Instructions:
• 1. According to the article on the "I Feel Fantastic" video, about how much were the materials used to build Tara worth?
• 2. Resume the article on the "I Feel Fantastic" video, starting after its last sentence.

- DVD cover of Android Music Videos Volume 1
- Produced by: John Bergeron
- Starring: Tara the Android
- Distributed by: YouTube
- Release date: December 26, 2004;
- Running time: 3 minutes (full 15 minutes)
- Language: English

= I Feel Fantastic =

2004 surrealist viral video

"I Feel Fantastic" is a surrealist music video and viral video created by John Bergeron in 2004. It features a humanoid animatronic named Tara the Android, which Bergeron described as an attempt to create "the world's first pop star android". Bergeron produced the five-part video series to promote the animatronic, which was released on his website and also offered as a physical DVD titled "Android Music Videos Volume 1".

One of the videos, titled Please, was re-uploaded to YouTube in 2009, by the user Creepyblog without context, under the title "I Feel Fantastic". It quickly gained popularity due its uncanny and creepy nature. It has been subject to Internet theories and commentary by YouTubers. The character Tara has since made unofficial cameo appearances in other media, such as Broadcast Signal Intrusion and Smiling Friends.

== Video ==
"I Feel Fantastic" begins with low-quality footage of an interior shot of the house, featuring an animatronic mannequin named "Tara the Android", dressed in a wig and women's clothing. She repeatedly sings the lines "I feel fantastic, hey hey hey", accompanied by an arpeggiated synth line, while jerking her arms and stiffly turning her head. Tara's wig and clothing change throughout the video. Later, there is an abrupt, cut to a shot of a backyard with woodlands scenery. The camera zooms in on the garden before returning to the house, where Tara continues to sing "I feel fantastic, hey hey hey".

== History ==
John Bergeron (Note: The AndroidWorld website states "John Bergeron", although most secondary sources list him as "Jon Bergeron".) built Tara from materials worth approximately $2,000 with the goal of marketing her as the "world's first android music star" and planned to take her act on the road for live shows. The animatronic stands at 5' 10" in height and consists of a metal skeleton and synthetic rubber for "skin". Later in 2004, Bergeron added an entity to the antiquated robot-builders information website "AndroidWorld.com", where he offered five downloadable music videos titled Electricity (Metal Version), Brutal Metal, Please, Electricity, and Brutal1. The website also included a DVD version titled "Android Music Videos Volume 1", a mixtape of all five video clips. Bergeron has not released any public updates since 2006.

Given entries:
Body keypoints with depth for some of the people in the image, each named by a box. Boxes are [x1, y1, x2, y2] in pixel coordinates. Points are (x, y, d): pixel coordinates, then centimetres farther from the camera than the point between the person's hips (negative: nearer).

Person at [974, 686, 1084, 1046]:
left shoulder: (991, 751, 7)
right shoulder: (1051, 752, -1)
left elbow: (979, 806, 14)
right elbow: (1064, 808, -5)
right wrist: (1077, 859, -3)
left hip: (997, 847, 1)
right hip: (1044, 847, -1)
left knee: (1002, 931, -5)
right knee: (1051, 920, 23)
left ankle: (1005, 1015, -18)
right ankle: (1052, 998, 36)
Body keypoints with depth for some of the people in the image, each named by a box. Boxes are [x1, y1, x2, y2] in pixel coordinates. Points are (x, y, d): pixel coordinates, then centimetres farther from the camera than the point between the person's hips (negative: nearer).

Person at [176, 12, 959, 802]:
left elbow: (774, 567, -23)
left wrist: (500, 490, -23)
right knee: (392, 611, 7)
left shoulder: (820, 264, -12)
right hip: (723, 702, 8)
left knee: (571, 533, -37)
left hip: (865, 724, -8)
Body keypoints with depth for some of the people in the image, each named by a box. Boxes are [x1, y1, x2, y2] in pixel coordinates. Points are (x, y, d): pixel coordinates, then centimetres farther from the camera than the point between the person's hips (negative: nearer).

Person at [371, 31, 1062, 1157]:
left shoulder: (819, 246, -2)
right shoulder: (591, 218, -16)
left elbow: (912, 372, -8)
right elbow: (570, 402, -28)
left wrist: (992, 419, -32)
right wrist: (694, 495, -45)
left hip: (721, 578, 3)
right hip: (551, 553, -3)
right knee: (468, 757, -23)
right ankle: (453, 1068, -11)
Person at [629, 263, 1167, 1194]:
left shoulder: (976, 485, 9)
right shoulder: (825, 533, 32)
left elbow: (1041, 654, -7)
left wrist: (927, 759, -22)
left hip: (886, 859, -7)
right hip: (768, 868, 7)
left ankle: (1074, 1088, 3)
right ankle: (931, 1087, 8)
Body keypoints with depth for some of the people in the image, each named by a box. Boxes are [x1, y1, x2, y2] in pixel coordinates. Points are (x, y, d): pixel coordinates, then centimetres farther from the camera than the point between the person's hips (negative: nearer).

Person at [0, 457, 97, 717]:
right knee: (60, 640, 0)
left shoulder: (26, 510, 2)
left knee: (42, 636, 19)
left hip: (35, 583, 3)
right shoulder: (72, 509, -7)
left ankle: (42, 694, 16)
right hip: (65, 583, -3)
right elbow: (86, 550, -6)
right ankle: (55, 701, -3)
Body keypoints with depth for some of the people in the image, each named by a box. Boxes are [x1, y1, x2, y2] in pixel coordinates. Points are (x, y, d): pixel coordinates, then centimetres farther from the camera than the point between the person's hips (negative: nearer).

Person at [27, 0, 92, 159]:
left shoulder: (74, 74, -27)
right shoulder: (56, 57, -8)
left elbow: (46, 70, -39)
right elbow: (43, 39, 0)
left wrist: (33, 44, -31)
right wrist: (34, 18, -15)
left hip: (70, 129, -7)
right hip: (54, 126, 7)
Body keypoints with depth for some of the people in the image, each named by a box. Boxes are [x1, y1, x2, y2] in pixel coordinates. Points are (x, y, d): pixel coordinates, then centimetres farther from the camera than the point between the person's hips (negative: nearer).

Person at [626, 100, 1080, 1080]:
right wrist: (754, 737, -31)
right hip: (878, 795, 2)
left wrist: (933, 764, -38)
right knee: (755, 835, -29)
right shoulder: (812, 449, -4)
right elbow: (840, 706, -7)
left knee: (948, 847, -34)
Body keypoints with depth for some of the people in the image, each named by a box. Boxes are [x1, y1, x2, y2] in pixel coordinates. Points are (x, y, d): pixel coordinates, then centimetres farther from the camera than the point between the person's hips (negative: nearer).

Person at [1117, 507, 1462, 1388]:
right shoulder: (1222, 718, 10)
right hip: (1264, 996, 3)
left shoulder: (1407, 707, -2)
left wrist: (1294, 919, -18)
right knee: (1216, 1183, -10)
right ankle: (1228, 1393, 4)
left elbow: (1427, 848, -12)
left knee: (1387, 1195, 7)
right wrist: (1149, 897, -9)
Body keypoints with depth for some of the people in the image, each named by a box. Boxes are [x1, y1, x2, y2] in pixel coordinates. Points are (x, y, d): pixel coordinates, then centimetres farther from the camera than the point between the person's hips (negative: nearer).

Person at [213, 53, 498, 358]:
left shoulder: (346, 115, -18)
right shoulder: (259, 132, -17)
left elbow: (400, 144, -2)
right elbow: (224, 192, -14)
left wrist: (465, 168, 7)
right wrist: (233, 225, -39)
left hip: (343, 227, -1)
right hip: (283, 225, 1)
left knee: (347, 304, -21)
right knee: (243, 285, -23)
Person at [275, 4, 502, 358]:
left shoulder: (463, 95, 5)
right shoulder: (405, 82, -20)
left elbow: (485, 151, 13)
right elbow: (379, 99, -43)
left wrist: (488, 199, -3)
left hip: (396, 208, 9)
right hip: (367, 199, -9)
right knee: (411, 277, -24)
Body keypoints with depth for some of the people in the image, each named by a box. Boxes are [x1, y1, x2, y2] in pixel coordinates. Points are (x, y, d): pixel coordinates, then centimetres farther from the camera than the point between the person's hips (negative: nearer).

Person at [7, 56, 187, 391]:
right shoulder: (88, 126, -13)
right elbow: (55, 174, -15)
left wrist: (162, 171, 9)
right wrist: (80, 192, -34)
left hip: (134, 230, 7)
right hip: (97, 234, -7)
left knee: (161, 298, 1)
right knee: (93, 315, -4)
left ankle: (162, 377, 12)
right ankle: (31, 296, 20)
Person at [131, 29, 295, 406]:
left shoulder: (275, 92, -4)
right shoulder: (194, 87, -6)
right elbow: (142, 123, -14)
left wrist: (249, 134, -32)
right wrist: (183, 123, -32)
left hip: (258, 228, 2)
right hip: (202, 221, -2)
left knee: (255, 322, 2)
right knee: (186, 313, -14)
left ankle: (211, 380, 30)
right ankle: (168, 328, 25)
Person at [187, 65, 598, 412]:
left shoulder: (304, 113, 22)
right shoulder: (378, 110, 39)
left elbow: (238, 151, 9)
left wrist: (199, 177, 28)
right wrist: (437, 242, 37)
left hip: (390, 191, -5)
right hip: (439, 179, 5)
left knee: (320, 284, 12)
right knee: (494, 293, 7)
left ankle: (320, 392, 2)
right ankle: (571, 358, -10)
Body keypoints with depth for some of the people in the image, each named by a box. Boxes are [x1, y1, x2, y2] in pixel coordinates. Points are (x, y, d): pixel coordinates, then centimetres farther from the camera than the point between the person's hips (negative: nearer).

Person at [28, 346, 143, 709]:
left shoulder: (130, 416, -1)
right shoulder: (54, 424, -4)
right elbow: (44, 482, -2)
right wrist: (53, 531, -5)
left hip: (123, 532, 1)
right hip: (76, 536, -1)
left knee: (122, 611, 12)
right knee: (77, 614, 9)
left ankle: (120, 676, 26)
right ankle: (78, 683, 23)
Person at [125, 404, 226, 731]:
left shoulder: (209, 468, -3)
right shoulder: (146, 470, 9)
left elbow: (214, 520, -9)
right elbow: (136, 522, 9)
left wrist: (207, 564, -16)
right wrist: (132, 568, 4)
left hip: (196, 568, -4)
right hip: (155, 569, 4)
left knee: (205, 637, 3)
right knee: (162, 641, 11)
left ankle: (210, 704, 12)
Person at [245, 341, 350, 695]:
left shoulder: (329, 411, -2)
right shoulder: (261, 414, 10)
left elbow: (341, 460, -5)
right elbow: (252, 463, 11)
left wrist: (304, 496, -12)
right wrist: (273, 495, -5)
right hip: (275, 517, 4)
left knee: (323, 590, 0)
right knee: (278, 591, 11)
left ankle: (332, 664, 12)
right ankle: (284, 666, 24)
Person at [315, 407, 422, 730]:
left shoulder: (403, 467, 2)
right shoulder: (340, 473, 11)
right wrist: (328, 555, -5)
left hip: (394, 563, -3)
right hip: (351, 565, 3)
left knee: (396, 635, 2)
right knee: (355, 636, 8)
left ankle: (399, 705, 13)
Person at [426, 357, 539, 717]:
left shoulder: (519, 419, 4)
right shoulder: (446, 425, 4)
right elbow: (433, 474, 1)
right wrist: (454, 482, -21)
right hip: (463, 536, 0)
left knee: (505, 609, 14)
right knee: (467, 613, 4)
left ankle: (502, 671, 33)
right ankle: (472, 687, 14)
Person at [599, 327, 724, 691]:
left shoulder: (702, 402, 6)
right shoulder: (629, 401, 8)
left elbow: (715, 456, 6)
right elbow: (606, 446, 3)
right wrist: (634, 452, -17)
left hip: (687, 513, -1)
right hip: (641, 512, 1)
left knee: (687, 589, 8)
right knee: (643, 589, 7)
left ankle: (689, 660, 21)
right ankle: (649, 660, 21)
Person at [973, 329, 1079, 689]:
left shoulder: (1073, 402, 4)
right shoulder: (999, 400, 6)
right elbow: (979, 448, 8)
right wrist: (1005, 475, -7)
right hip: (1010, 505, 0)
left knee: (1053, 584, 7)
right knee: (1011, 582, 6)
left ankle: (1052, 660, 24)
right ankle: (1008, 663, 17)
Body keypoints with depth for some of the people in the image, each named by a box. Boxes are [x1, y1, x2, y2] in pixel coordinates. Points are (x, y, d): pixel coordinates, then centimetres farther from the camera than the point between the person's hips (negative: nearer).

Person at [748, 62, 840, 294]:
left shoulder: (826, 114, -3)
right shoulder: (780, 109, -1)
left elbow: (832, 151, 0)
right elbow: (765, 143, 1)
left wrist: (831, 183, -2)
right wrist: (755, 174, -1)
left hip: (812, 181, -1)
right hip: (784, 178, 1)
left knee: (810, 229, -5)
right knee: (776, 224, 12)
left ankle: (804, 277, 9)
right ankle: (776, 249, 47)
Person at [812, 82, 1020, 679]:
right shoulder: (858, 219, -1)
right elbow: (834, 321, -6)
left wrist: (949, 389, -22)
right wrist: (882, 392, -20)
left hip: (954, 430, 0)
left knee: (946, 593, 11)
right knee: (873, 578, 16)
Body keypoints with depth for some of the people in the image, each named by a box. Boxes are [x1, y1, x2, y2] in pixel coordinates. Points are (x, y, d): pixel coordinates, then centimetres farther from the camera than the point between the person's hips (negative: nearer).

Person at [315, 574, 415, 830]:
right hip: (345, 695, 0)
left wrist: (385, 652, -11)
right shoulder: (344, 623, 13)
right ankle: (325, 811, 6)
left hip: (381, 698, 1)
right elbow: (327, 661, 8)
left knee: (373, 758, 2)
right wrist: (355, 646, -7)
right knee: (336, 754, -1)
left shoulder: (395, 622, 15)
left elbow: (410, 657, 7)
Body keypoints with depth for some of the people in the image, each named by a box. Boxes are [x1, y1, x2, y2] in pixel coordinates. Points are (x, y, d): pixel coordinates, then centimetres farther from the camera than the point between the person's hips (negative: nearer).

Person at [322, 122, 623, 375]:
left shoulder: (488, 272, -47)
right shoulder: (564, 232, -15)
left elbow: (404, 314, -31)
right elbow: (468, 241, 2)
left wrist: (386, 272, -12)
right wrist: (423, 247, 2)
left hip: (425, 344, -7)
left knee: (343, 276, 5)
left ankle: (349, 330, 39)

Responses per task:
• 1. Approximately $2,000.

• 2.
In 2009, the Please video was re-uploaded to YouTube without context by the user Creepyblog, under the title "I Feel Fantastic". Creepyblog's description accompanying the YouTube video includes a cryptic reference to the Greek legend of Pygmalion, a sculptor from ancient Cyprus who believed that all women were tainted and unworthy of love. It quickly went viral and had over 6 million views. In 2015, the Russian YouTuber Brand-Smetana uploaded the DVD version, which, according to Smetana, is the "complete" version with a length of almost 15 minutes.
== Legacy ==

Tara the Android from I Feel Fantastic has made cameos in other media, including Broadcast Signal Intrusion (pictured)

"I Feel Fantastic" gained its popularity in the early-2010s due its uncanny and creepy nature. Many people have theorised about this video, with the most popular being that Tara's creator was a murderer who made Tara wear his victims' clothes and that the backyard shown in the video is where he buried his victims. "I Feel Fantastic" has been subject to commentary by YouTubers including Michael Stevens of Vsauce in a video discussing "why are things creepy?" and PewDiePie in a reaction video about "weird" web videos.

The character Tara the Android has since made unofficial cameo appearances in other media. In an interview, American film director Jacob Gentry cited "I Feel Fantastic" and the Max Headroom signal hijackings as inspiration for his 2021 film Broadcast Signal Intrusion. A depiction of Tara, voiced by Erica Lindbeck, can be seen in the fourth episode of the second season of Smiling Friends, titled "Um, the boss finds love?"

== See also ==

- "Evil" (Interpol song)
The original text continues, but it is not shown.